Le Manoir du diable de George Méliès (1896), nous montre que le genre horrifique et fantastique tente de creuser sa place en France depuis les touts premiers pas du cinéma

Certaines productions françaises du XXe semblaient assurer un bel avenir au cinéma de genre en France, qui n’a cessé d’accroître sa popularité jusqu’à la toute fin du siècle. Le cinéma Midi-Minuit a été un centre de rassemblement majeur à Paris pour tous les aficionados de films qui sortaient des chemins battus. Malheureusement, la tradition française et la fantasticophilie se meurent bien vite au profit des comédies souvent douteuses dont nous inonde les distributeurs.

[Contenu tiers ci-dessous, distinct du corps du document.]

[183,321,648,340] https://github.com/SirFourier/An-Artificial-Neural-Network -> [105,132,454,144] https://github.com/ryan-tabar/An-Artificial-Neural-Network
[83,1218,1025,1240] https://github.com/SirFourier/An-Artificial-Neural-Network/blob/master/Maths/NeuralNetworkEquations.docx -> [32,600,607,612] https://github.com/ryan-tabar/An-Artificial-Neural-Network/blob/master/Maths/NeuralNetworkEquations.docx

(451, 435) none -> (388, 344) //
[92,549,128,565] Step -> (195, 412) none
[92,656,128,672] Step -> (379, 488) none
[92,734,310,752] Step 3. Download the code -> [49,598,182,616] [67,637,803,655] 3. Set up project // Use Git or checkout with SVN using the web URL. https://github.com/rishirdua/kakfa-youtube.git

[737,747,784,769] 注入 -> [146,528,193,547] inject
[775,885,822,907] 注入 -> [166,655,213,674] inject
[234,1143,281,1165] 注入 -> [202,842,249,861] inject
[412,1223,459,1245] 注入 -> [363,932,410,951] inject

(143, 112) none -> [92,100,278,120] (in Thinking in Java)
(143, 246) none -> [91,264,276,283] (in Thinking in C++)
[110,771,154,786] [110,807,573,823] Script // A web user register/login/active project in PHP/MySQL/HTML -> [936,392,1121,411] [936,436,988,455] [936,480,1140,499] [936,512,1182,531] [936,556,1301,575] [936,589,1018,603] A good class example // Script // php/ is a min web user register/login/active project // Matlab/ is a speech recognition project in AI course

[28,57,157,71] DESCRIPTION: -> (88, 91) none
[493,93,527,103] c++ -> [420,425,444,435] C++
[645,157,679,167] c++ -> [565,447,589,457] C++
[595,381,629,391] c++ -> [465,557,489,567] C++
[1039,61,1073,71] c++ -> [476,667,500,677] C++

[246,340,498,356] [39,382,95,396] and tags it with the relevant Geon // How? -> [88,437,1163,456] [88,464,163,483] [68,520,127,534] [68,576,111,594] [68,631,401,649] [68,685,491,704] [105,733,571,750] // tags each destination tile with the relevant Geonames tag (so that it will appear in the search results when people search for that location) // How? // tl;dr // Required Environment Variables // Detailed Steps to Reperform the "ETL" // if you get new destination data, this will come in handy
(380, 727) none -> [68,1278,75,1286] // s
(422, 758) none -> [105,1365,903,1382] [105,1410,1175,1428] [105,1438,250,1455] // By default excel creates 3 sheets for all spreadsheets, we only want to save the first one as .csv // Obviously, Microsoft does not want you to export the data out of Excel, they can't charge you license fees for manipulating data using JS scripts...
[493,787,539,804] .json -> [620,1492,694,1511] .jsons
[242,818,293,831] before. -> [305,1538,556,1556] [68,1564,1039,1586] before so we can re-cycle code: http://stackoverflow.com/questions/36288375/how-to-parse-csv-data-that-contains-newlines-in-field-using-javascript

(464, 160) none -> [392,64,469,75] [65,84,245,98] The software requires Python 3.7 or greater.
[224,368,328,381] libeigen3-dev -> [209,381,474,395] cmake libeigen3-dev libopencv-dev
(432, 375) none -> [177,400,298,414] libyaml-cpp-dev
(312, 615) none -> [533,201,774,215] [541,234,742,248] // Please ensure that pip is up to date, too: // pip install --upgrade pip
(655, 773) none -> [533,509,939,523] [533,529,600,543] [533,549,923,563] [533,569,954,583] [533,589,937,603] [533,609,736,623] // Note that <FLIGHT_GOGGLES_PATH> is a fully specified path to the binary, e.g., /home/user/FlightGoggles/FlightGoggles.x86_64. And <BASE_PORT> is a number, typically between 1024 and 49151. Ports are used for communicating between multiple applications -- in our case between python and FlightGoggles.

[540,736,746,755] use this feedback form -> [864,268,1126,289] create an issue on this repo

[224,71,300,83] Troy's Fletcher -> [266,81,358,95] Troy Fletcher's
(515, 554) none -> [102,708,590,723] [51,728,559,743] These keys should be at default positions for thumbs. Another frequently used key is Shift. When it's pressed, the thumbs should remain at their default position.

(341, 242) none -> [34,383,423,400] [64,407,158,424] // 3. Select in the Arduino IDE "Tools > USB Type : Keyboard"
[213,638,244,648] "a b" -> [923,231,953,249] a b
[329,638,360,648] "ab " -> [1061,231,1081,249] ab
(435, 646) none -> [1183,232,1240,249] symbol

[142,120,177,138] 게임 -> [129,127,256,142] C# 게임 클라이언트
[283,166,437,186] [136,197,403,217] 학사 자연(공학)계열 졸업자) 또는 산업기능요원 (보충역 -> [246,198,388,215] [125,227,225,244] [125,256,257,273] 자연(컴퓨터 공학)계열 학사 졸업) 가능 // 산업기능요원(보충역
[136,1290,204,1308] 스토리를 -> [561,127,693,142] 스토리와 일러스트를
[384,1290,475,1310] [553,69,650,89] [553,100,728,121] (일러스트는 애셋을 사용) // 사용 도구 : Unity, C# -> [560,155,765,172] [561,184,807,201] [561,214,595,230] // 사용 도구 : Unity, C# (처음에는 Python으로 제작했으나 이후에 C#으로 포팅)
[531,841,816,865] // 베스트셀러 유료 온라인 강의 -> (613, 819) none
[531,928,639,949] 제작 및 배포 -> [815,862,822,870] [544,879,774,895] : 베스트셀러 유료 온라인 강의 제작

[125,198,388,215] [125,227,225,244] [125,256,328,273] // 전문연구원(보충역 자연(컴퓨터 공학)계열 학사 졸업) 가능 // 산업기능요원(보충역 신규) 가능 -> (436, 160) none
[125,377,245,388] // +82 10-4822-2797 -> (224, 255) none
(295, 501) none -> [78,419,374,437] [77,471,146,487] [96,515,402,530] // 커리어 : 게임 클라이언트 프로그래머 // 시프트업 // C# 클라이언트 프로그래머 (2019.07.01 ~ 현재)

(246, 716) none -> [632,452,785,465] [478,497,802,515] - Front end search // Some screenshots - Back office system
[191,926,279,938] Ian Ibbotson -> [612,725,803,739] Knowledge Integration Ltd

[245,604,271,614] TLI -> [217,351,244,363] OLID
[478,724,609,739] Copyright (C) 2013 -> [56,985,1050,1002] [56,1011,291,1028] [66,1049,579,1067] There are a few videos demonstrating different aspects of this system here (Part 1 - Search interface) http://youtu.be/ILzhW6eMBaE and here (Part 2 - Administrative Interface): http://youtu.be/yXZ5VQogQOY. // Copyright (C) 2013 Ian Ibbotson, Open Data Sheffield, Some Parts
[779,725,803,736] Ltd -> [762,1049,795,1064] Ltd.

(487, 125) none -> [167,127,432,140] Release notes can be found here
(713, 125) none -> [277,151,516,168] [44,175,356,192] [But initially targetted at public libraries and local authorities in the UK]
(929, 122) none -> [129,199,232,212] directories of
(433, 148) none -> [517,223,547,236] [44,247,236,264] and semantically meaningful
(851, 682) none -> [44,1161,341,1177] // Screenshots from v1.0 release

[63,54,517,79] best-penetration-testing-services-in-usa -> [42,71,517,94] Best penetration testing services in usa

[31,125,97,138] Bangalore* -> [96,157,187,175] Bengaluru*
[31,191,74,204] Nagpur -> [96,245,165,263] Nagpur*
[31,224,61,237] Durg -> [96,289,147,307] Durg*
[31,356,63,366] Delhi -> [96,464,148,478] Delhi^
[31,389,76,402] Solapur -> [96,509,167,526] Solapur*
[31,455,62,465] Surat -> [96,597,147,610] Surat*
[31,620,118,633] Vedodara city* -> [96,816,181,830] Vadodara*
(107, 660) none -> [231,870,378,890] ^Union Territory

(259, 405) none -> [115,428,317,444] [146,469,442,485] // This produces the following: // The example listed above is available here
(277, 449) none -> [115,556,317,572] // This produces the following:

Il n’arrive pas à trouver et fidéliser son public, notamment chez les adolescents qui préfèrent la cinéphagie et les screamers faciles proposés aujourd’hui par Blumhouse. Résultat: seulement 47 films de genre français ont été produits par l’organisme depuis 1960. Les chaines de télévision refusant d’aider les financements, le circuit Z d’autoproduction semble être la seule solution, bien trop onéreuse pourtant, mais autre que l’exil outre-Atlantique. Aujourd’hui, 6% de la production nationale française relèvent des films fantastiques et d’horreur chaque année. Et la plupart sont co-produits avec la Belgique ou les pays intéressés. Il semblerait alors qu’être produit pour un réalisateur de genre français à l’heure actuelle, c’est soit de vendre son âme au diable comme l’a fait Alexandre Aja, en acceptant d’abandonner sa manière particulière de réaliser pour répondre aux canons américains (la différence entre Haute Tension en 2003 et Crawl en 2019 est nette). Soit de ne rien lâcher, et de continuer à espérer:

« Il faut l’envisager, il faut y croire., il faut pas lâcher l’affaire. (…) Ce qui reste, ce sont des aventures individuelles, des prototypes faits par des gens qui ont plus envie que les autres que ça existe (…) et jamais je ne dirai à un jeune qui vient me voir: « mon petit, t’y arriveras pas, laisse tomber ». De toutes façons, quel autre choix on a ? C’est soit ça, soit moi je vais ouvrir un camion à crêpes… Parce que je ferai pas autre chose. » Pascal Laugier.

Réaliser du cinéma de genre en France, en 2021 comme il y a 20 ans, c’est y croire sans faille. C’est réaliser par passion. En 1977, Polnareff chantait son amour au pays dans Lettre à France, alors en exil fiscal aux États-Unis. Aujourd’hui, c’est au tour des cinéastes de genre, et de leur public de se réunir en cri du cœur, face à un pays qui les héberge, mais qui laisse s’envoler des talents et tue des projets qui sont essentiels dans notre monde standardisé, qui gomme notre faculté de perception de la réalité. Car comme le dit André Breton dans son Premier manifeste du surréalisme (1924):

“Ce qu’il y a d’admirable dans le fantastique, c’est qu’il n’y a plus de fantastique : il n’y a que le réel.”